The Aloud TTS plugin offers a variety of settings to customize your text-to-speech experience. You can access them by navigating to Settings → Aloud Text To Speech.

These settings control the core behavior of the plugin.

  • TTS Provider: Choose the text-to-speech service you want to use. Each provider offers different voices and pricing. Supported providers include OpenAI, Google Gemini, Hume AI, and any OpenAI-compatible API.
  • Playback Speed: Adjust the default playback speed. The default is 1.0x. This can also be adjusted from the player UI.
  • Audio Folder: The directory in your vault where exported audio files are saved. The default is aloud/.

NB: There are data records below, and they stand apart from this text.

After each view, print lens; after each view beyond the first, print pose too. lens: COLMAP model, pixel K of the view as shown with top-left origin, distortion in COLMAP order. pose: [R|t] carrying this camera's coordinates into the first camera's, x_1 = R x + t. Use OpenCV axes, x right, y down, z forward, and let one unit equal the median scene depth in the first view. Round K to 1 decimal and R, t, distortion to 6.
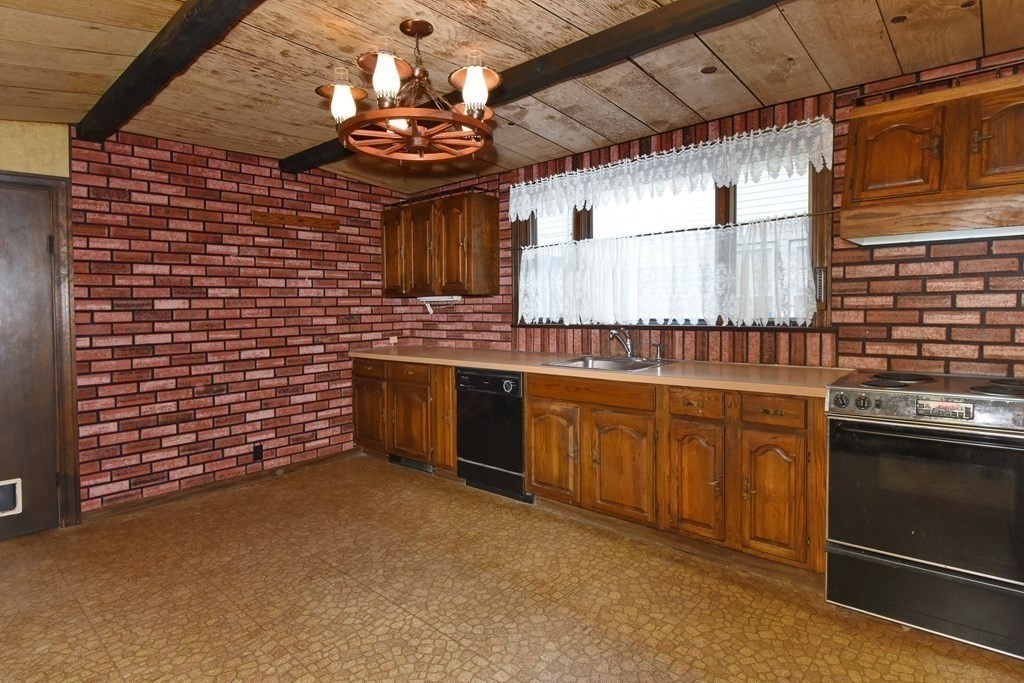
lens RADIAL K [[542.0, 0, 517.1], [0, 542.0, 334.9], [0, 0, 1]] dist [-0.010838, -0.008184]
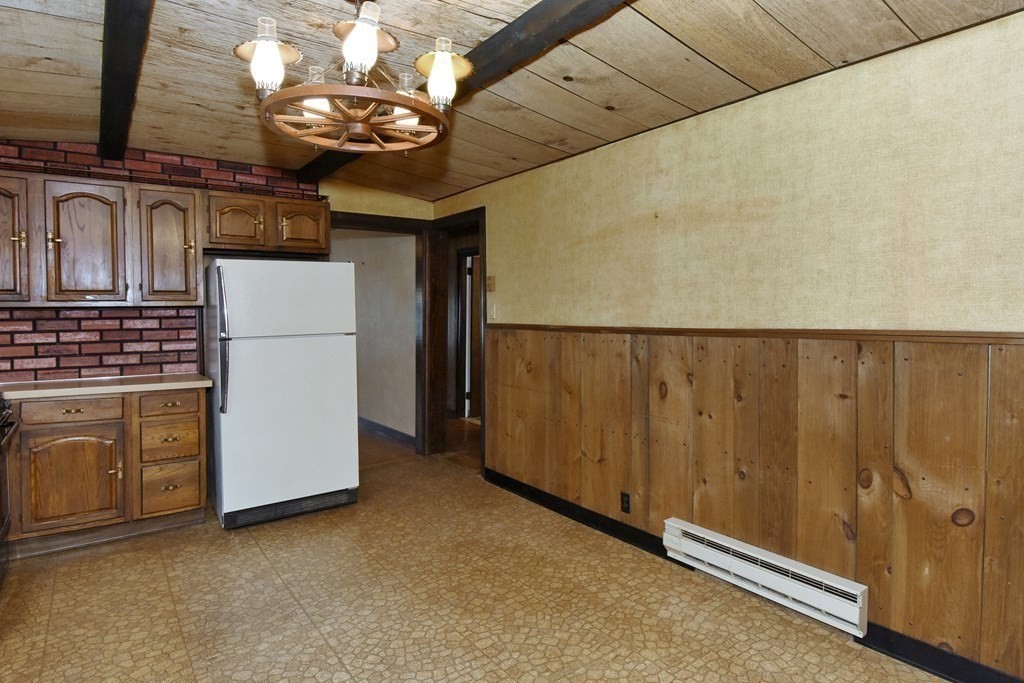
lens RADIAL K [[542.0, 0, 512.1], [0, 542.0, 341.0], [0, 0, 1]] dist [-0.010838, -0.008184]
pose [[-0.980119, 0.015049, 0.197839, -0.638842], [0.034489, 0.994862, 0.095186, -0.103708], [-0.195390, 0.100116, -0.975602, 1.887358]]
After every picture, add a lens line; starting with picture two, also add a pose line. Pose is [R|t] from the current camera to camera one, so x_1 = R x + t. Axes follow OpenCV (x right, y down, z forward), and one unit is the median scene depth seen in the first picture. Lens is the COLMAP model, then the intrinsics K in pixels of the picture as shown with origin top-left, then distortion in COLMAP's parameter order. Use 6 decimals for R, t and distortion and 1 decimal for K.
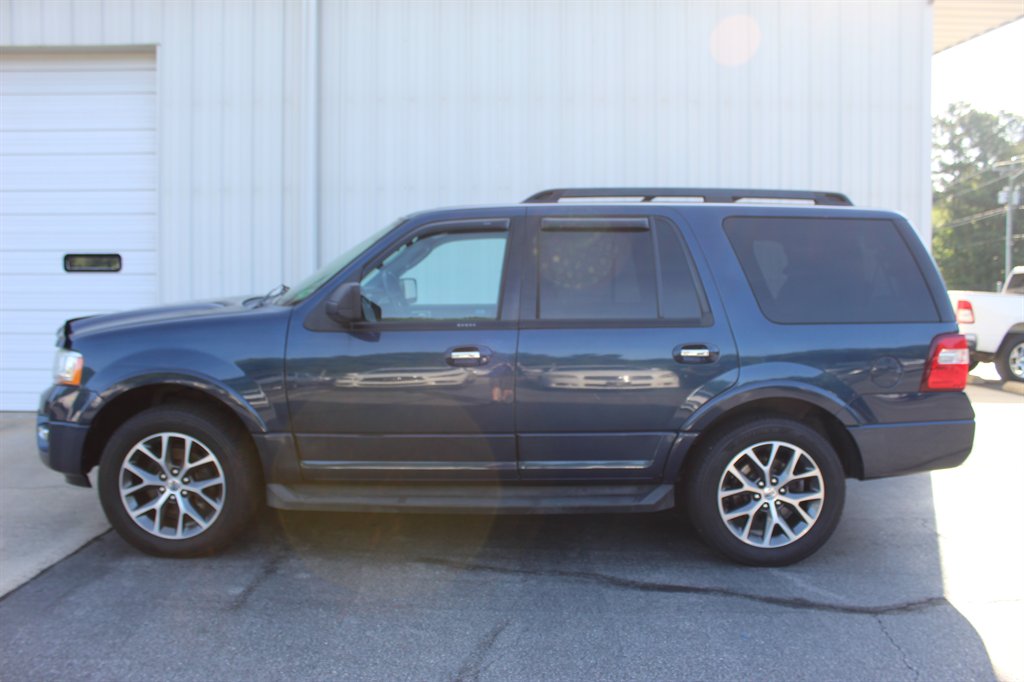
lens RADIAL K [[847.2, 0, 514.0], [0, 847.2, 332.6], [0, 0, 1]] dist [-0.147371, 0.127084]
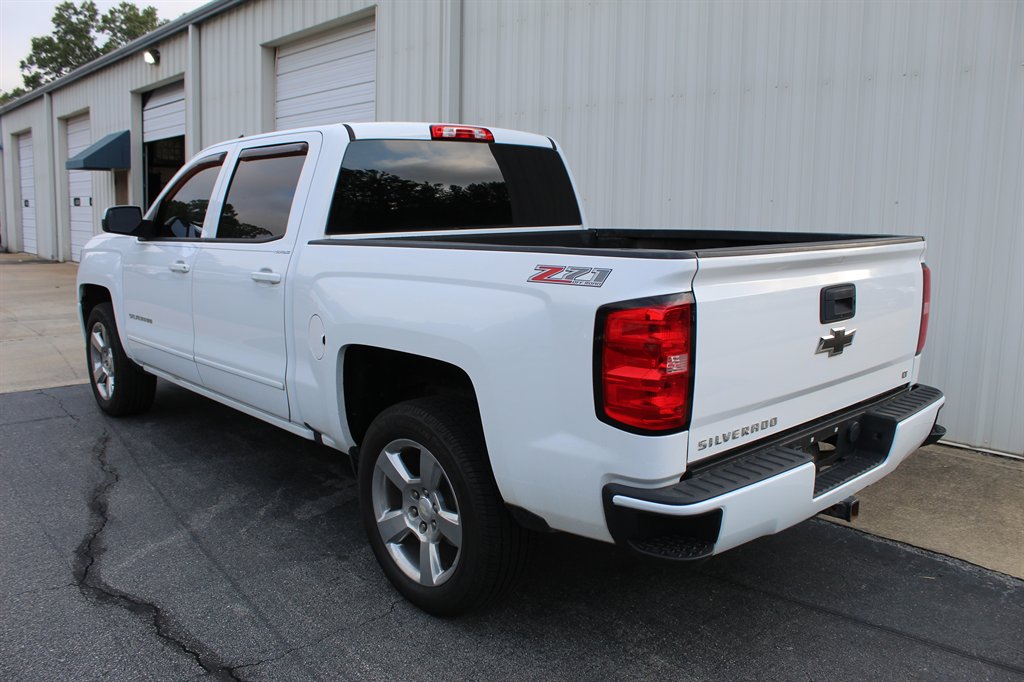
lens RADIAL K [[847.2, 0, 511.6], [0, 847.2, 341.2], [0, 0, 1]] dist [-0.147371, 0.127084]
pose [[0.651145, 0.121571, -0.749153, 1.200270], [-0.054061, 0.992010, 0.113993, -0.043398], [0.757026, -0.033726, 0.652514, 0.676471]]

These settings control the audio cache behavior.

  • Cache Storage:
    • Device: (Default) Stores audio on your local device’s storage (IndexedDB). The cache is not synced across devices.
    • Vault: Stores audio in a .tts folder inside your vault. This allows the cache to be synced, but increases your vault’s size.
  • Cache Duration: How long audio files are kept in the cache before being automatically deleted. The default is 7 days.

Each TTS provider has its own specific settings. You only need to configure the provider you have selected.

  • API Key: Your API key from OpenAI.
  • Model: The TTS model to use (e.g., tts-1, tts-1-hd, gpt-4o-mini-tts).
  • Voice: The voice to use for playback.
  • API Key: Your API key for the Gemini API.
  • Model: The Gemini model to use.
  • Voice: The voice to use for playback.
  • API Key: Your API key from Hume AI.
  • Voice: The Hume AI voice to use.

For users who self-host a TTS service or use a third-party provider with an OpenAI-compatible API.

  • API Key: The API key for your service.
  • API Base URL: The URL of your API endpoint (e.g., http://localhost:8020/v1).
  • Model: The name of the model your service uses.
  • Voice: The name of the voice to use.